High dropout rates in engineering programmes are conventionally attributed to student deficits: lack of academic preparation or motivation. However, this view neglects the causal role of "normative friction": the complex system of administrative rules, exam validity windows, and prerequisite chains that constrain student progression. This paper introduces "The Regularity Trap," a phenomenon where rigid assessment timelines decouple learning from accreditation. We operationalize the CAPIRE framework into a calibrated Agent-Based Model (ABM) simulating 1,343 student trajectories across a 42-course Civil Engineering curriculum.
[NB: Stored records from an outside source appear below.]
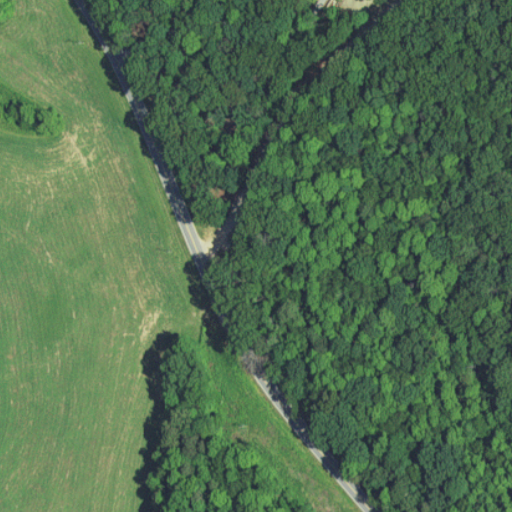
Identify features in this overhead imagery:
road: (180, 29)
road: (295, 120)
road: (203, 269)
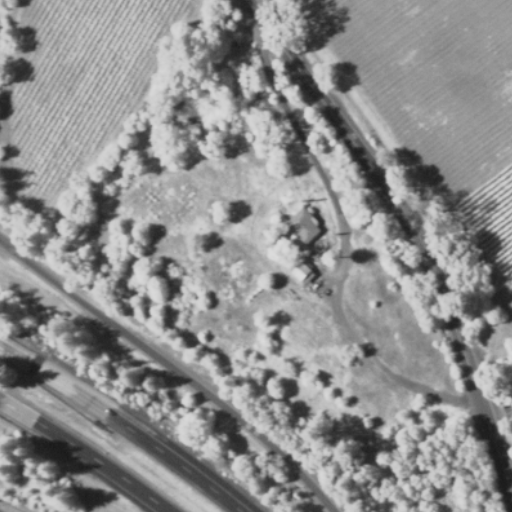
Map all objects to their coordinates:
road: (408, 218)
building: (303, 224)
building: (293, 228)
road: (345, 249)
building: (240, 272)
building: (295, 275)
building: (292, 327)
road: (495, 349)
building: (322, 354)
road: (10, 355)
road: (173, 365)
road: (9, 403)
road: (135, 431)
road: (95, 457)
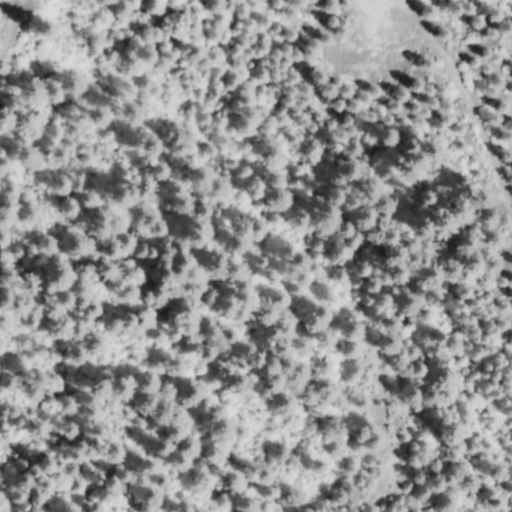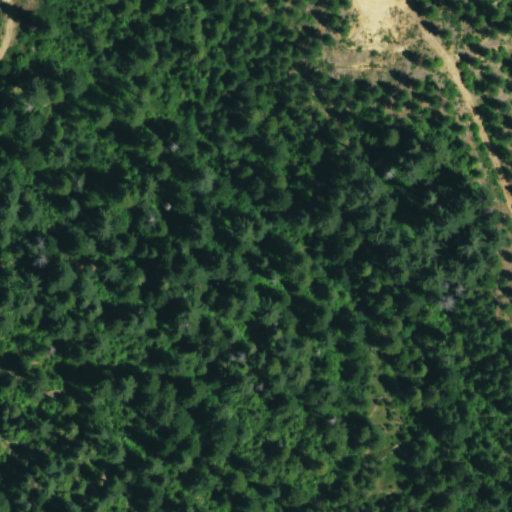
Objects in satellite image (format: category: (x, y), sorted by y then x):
road: (6, 26)
road: (464, 101)
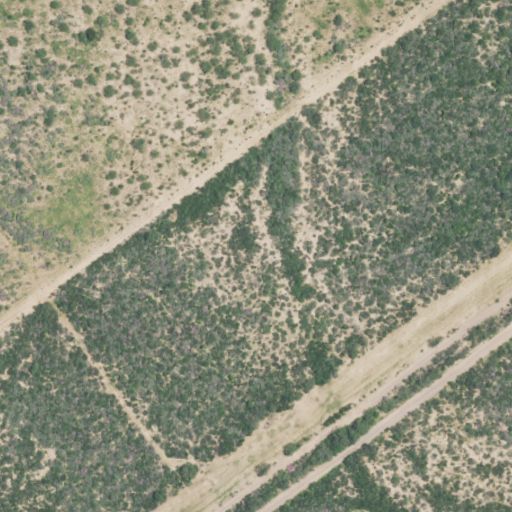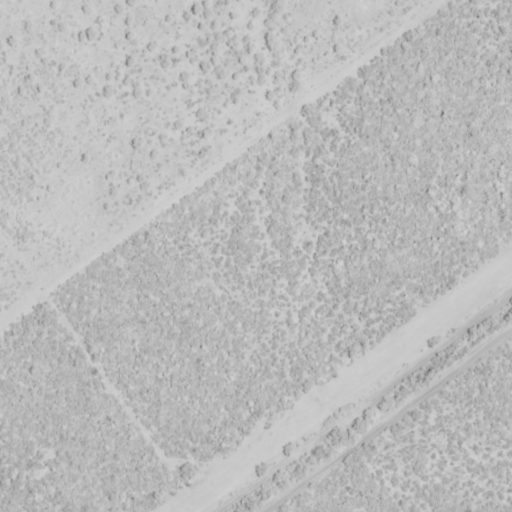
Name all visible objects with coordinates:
road: (384, 432)
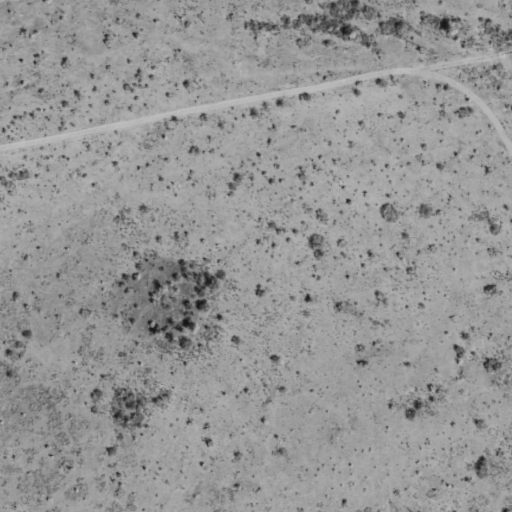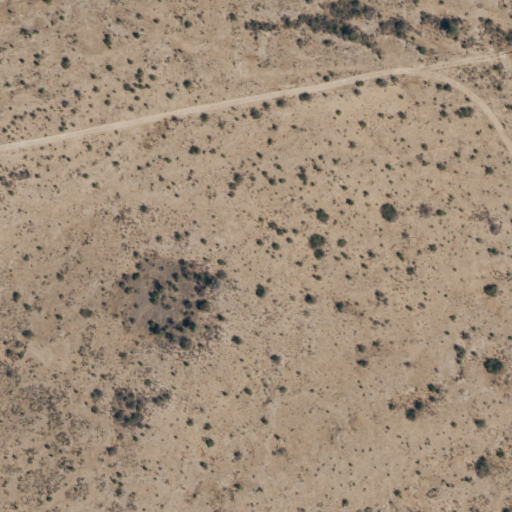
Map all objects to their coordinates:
road: (256, 109)
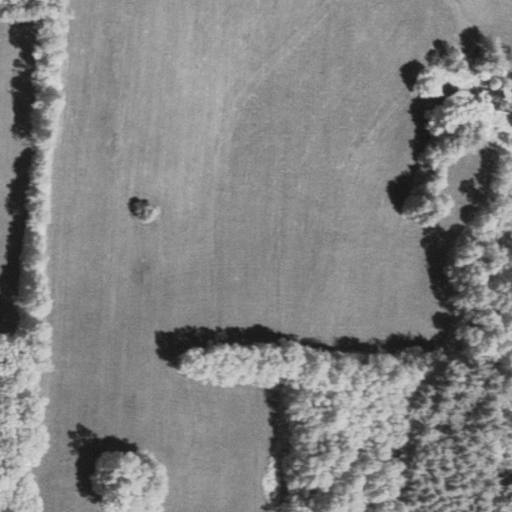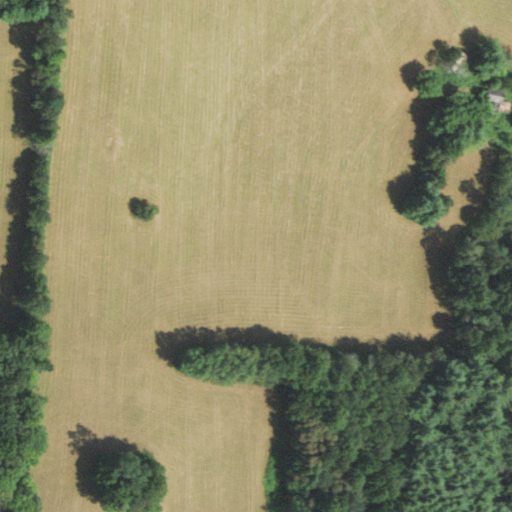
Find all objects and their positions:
road: (23, 1)
building: (493, 102)
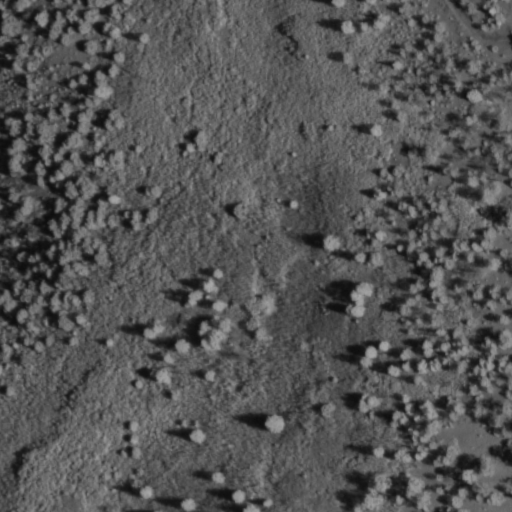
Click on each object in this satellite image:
road: (477, 38)
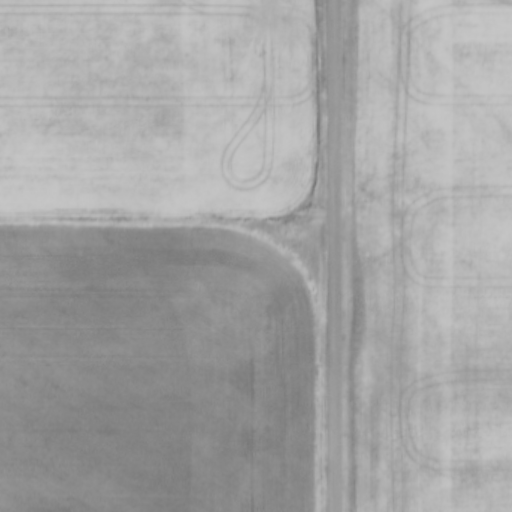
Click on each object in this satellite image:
crop: (154, 103)
road: (333, 256)
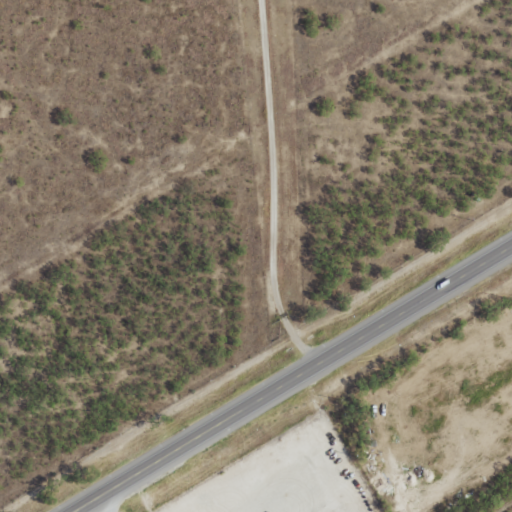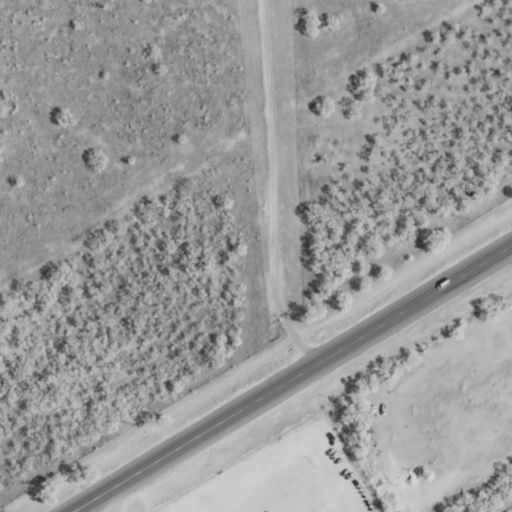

The model integrates empirical course parameters and thirteen psycho-academic archetypes derived from a 15-year longitudinal dataset. By formalizing the "Regularity Regime" as a decaying validity function, we isolate the effect of administrative time limits on attrition. Results reveal that 86.4% of observed dropouts are driven by normative mechanisms (expiry cascades) rather than purely academic failure (5.3%). While the overall dropout rate stabilized at 32.4%, vulnerability was highly heterogeneous: archetypes with myopic planning horizons faced attrition rates up to 49.0%, compared to 13.2% for strategic agents, despite comparable academic ability. These findings challenge the neutrality of administrative structures, suggesting that rigid validity windows act as an invisible filter that disproportionately penalizes students with lower self-regulatory capital.